Мандельштам, повысив роль прилагательного и перифраза за счет основного имени-значения, создает, как бы подражая давним скальдам, своего рода «кеннинги» (замечено Омни Роненом).[212] Пример кеннинга, заимствованный из новейшей литературной энциклопедии: «огонь треска стрел» – «огонь битвы» – «меч», – вполне соотносим с мандельштамовским: «изнанка образов зеленых» – отражение деревьев в воде. У Пастернака глагол или отглагольная форма ведут за собой, как вожатые, скопления прочих слов: «Я живу с твоей карточкой, с той, что хохочет, / У которой запястья в суставах хрустят, / Той, что пальцы ломает и бросить не хочет, / У которой гостят и гостят и грустят». Или: «С тех рук впивавши ландыши, / На те глаза дышав, / Из ночи в ночь валандавшись, / Гормя горит душа». Карточка и душа почти позабываются в этом гипнотическом глагольном проливне.
Необычайно повышается роль синтагматики, горизонтального речевого вектора в сравнении с вертикальной статикой избранного и выделенного слова. Пастернак имитирует «девственную силу логического строя предложения» (как сразу подметил у него Мандельштам[213] и лишь позднее – Тынянов все в том же «Промежутке»). На этот призрачный синтаксический стержень нанизана у Пастернака лексическая взвесь, не ведающая стилистических иерархий, уравнивающая предметные и отвлеченные понятия силою общей конструкции и вообще уподобляющая все всему.
Заболоцкий, принадлежа к следующему поэтическому поколению, которое считало долгом исповедовать своеобразную философскую «наивность» и художественную левизну, смотреть на предмет «голыми глазами» и освобождать его от шелухи стародавних «истлевших культур» (из манифеста ОБЭРИУ),[214] искал свой путь секуляризации поэтической речи.
Для Мандельштама секуляризация поэтической речи была одновременно ее культурализацией. «Слово стало не семиствольной, а тысячествольной цевницей, оживляемой сразу дыханием всех веков».[215] «Упоминательная клавиатура» культурных ассоциаций, при отказе от возвышающего «бутафорского» словаря символистов, сыграла роль едва ли не главного средства выводить поэтическое высказывание из тождества самому себе, оказалась посюсторонней, антропоцентрической заменой вертикальной возгонки, т. е. квази-трансценденцией (вспомним мандельштановскую «утварь»,[216] согретую человеческим теплом, излучаемым ближними и дальними пластами истории).

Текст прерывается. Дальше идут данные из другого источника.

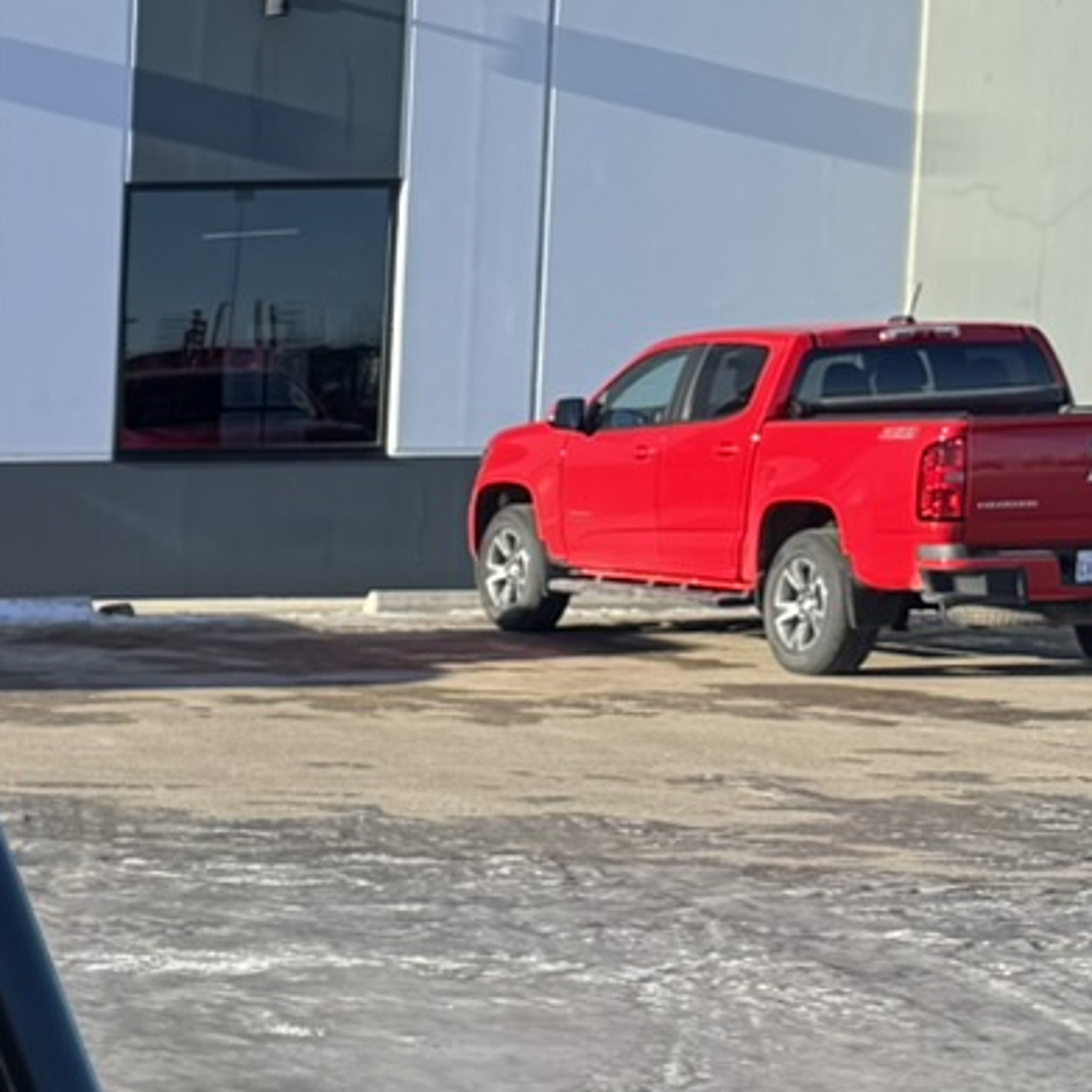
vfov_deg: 15.5
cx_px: -1313
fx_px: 3962
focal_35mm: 111
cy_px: 986
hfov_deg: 12.9
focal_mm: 6.76
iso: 80
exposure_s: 1/1215
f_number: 1.78
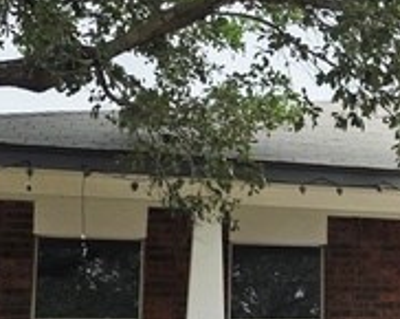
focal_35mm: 79
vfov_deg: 19.3
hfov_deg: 23.0
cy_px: 231
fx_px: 934
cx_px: 415
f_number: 1.7
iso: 80
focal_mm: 6.3
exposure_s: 1/2500
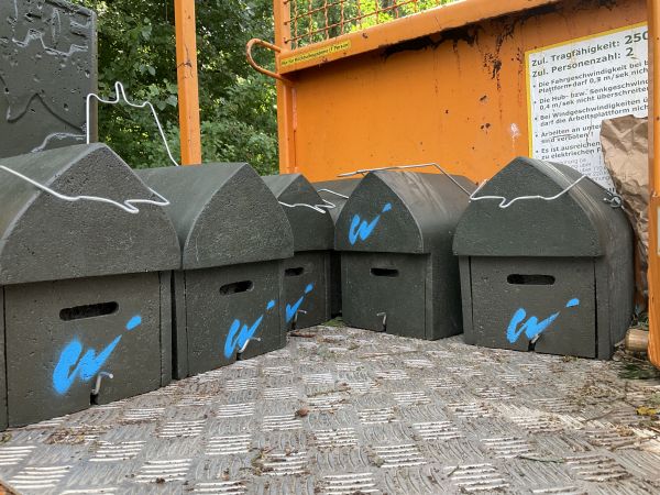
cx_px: 330
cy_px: 248
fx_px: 553
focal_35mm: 29
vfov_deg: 48.2
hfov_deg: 61.7
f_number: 1.8
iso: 16
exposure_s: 1/127
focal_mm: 3
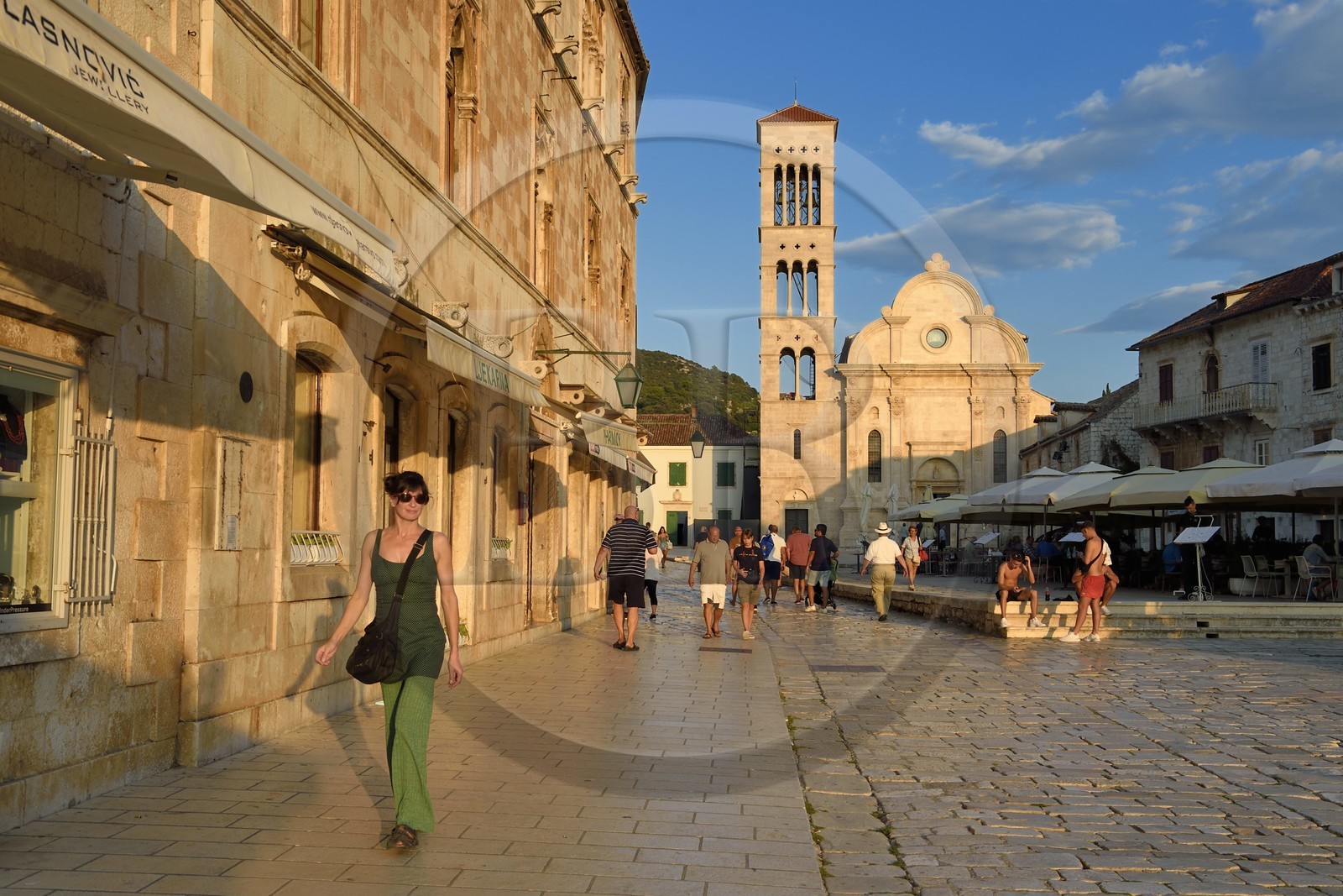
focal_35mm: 38
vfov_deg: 35.1
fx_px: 1418
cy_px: 448
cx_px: 672
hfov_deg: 50.7
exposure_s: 1/500
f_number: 8
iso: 200
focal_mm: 38
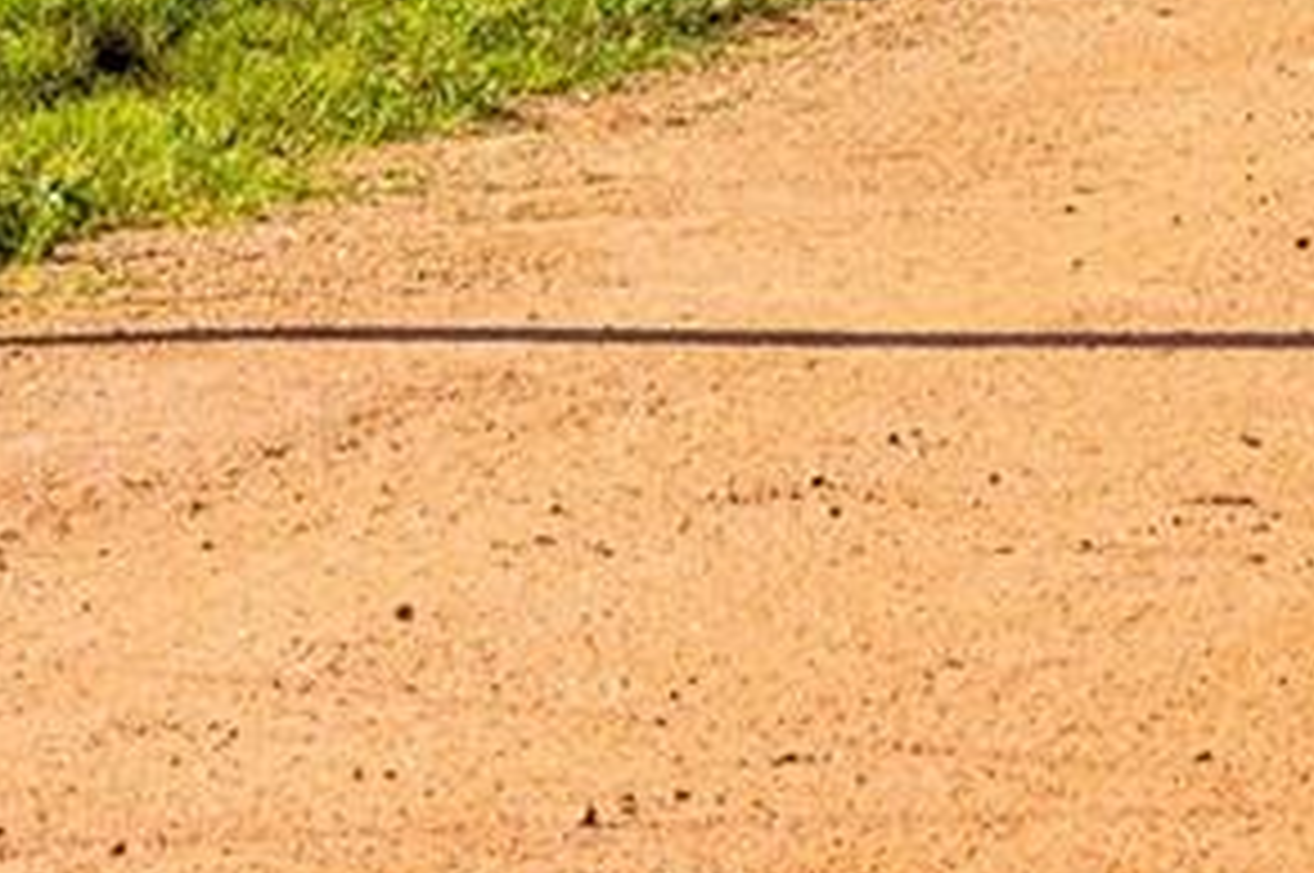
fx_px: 17901
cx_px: 3190
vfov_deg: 2.8
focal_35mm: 491
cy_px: -1107
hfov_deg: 4.1
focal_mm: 70
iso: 100
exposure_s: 1/250
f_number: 10
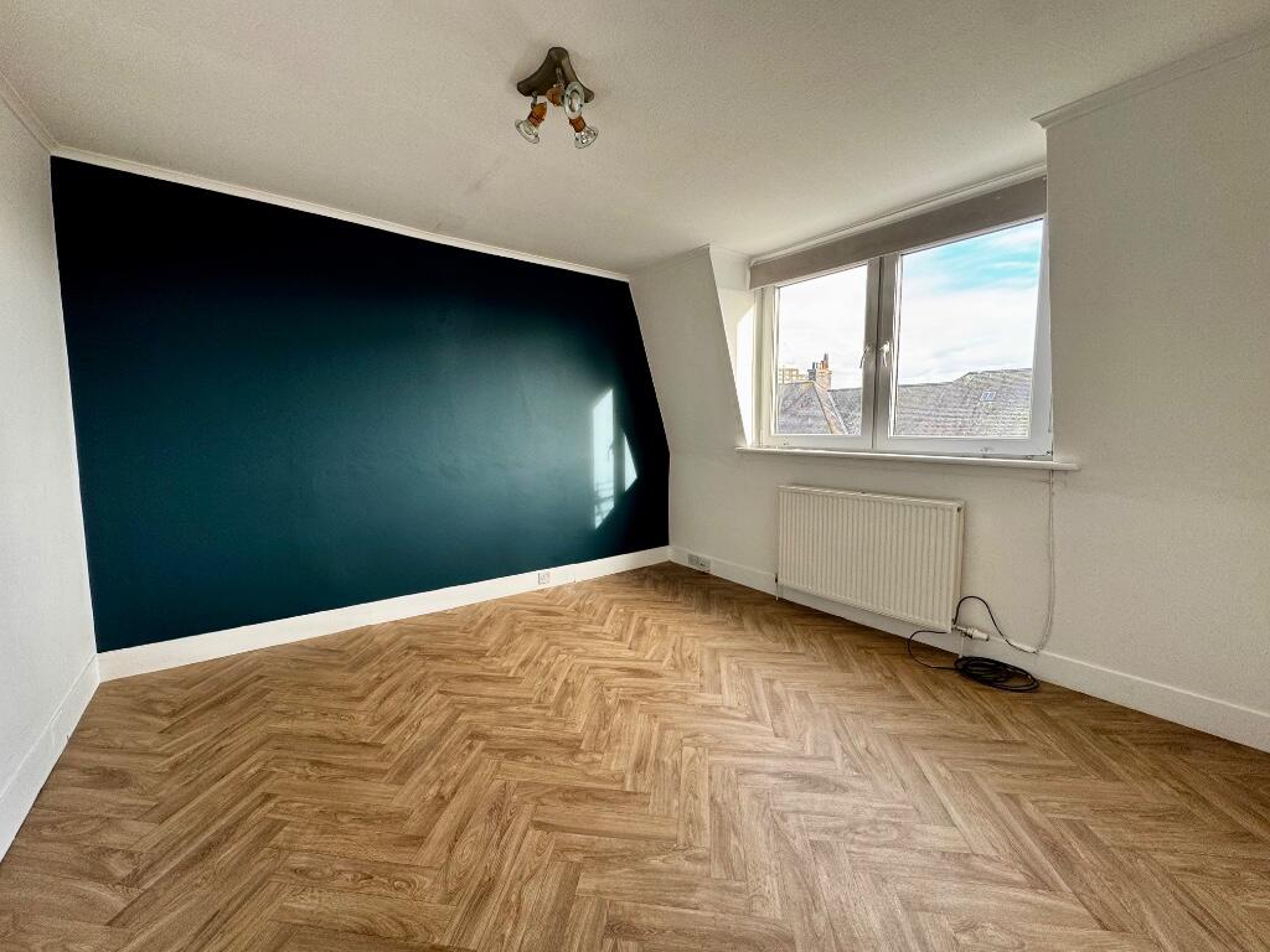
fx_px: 514
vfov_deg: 85.7
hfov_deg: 102.1
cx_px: 635
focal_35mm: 14
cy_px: 476
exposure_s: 1/100
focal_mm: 2.22
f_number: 2.2
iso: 100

Ну а Заболоцкий десакрализует слово, сдвигает его с онтологического фундамента посредством сталкивания, как он сам говорит, антагонистических «словесных смыслов»[217] – посредством переименования, замены одного привычно ожидаемого имени другим, «неподходящим», замены одной грамматической характеристики другою; он, словно в сказке Андерсена, меняет на знакомых предметах имена-вывески.